- TAREFA
Apresente todas as linhas do material abaixo como uma lista numerada, sem as linhas em branco.

- LINHAS DE DADOS
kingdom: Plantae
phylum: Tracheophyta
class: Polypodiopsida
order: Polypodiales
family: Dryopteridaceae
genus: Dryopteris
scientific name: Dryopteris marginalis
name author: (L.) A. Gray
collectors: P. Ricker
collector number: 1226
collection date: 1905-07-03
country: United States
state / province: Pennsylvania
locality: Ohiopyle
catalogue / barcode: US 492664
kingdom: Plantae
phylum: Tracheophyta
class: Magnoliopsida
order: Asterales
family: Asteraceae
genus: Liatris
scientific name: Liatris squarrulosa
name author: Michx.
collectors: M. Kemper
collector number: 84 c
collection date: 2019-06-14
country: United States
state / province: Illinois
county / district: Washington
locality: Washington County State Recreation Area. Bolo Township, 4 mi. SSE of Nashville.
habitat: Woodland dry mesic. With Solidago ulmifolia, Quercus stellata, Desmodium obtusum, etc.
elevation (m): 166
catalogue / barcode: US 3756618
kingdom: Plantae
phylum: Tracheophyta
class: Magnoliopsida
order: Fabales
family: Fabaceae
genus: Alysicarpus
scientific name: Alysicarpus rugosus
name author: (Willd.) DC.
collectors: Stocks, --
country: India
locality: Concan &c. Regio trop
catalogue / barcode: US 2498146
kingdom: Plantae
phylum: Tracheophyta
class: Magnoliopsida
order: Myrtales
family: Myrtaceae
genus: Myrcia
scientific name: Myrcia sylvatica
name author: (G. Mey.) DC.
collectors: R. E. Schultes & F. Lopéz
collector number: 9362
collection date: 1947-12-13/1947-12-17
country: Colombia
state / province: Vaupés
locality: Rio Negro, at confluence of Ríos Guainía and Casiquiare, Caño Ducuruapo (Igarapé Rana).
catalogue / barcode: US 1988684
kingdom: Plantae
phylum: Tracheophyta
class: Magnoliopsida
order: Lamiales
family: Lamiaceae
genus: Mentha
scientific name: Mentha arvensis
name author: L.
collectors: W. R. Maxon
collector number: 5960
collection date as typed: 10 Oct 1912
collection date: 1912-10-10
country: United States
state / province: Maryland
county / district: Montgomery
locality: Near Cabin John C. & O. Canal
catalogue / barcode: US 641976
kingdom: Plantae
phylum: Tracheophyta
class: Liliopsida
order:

- RESPOSTA
1. kingdom: Plantae
2. phylum: Tracheophyta
3. class: Polypodiopsida
4. order: Polypodiales
5. family: Dryopteridaceae
6. genus: Dryopteris
7. scientific name: Dryopteris marginalis
8. name author: (L.) A. Gray
9. collectors: P. Ricker
10. collector number: 1226
11. collection date: 1905-07-03
12. country: United States
13. state / province: Pennsylvania
14. locality: Ohiopyle
15. catalogue / barcode: US 492664
16. kingdom: Plantae
17. phylum: Tracheophyta
18. class: Magnoliopsida
19. order: Asterales
20. family: Asteraceae
21. genus: Liatris
22. scientific name: Liatris squarrulosa
23. name author: Michx.
24. collectors: M. Kemper
25. collector number: 84 c
26. collection date: 2019-06-14
27. country: United States
28. state / province: Illinois
29. county / district: Washington
30. locality: Washington County State Recreation Area. Bolo Township, 4 mi. SSE of Nashville.
31. habitat: Woodland dry mesic. With Solidago ulmifolia, Quercus stellata, Desmodium obtusum, etc.
32. elevation (m): 166
33. catalogue / barcode: US 3756618
34. kingdom: Plantae
35. phylum: Tracheophyta
36. class: Magnoliopsida
37. order: Fabales
38. family: Fabaceae
39. genus: Alysicarpus
40. scientific name: Alysicarpus rugosus
41. name author: (Willd.) DC.
42. collectors: Stocks, --
43. country: India
44. locality: Concan &c. Regio trop
45. catalogue / barcode: US 2498146
46. kingdom: Plantae
47. phylum: Tracheophyta
48. class: Magnoliopsida
49. order: Myrtales
50. family: Myrtaceae
51. genus: Myrcia
52. scientific name: Myrcia sylvatica
53. name author: (G. Mey.) DC.
54. collectors: R. E. Schultes & F. Lopéz
55. collector number: 9362
56. collection date: 1947-12-13/1947-12-17
57. country: Colombia
58. state / province: Vaupés
59. locality: Rio Negro, at confluence of Ríos Guainía and Casiquiare, Caño Ducuruapo (Igarapé Rana).
60. catalogue / barcode: US 1988684
61. kingdom: Plantae
62. phylum: Tracheophyta
63. class: Magnoliopsida
64. order: Lamiales
65. family: Lamiaceae
66. genus: Mentha
67. scientific name: Mentha arvensis
68. name author: L.
69. collectors: W. R. Maxon
70. collector number: 5960
71. collection date as typed: 10 Oct 1912
72. collection date: 1912-10-10
73. country: United States
74. state / province: Maryland
75. county / district: Montgomery
76. locality: Near Cabin John C. & O. Canal
77. catalogue / barcode: US 641976
78. kingdom: Plantae
79. phylum: Tracheophyta
80. class: Liliopsida
81. order:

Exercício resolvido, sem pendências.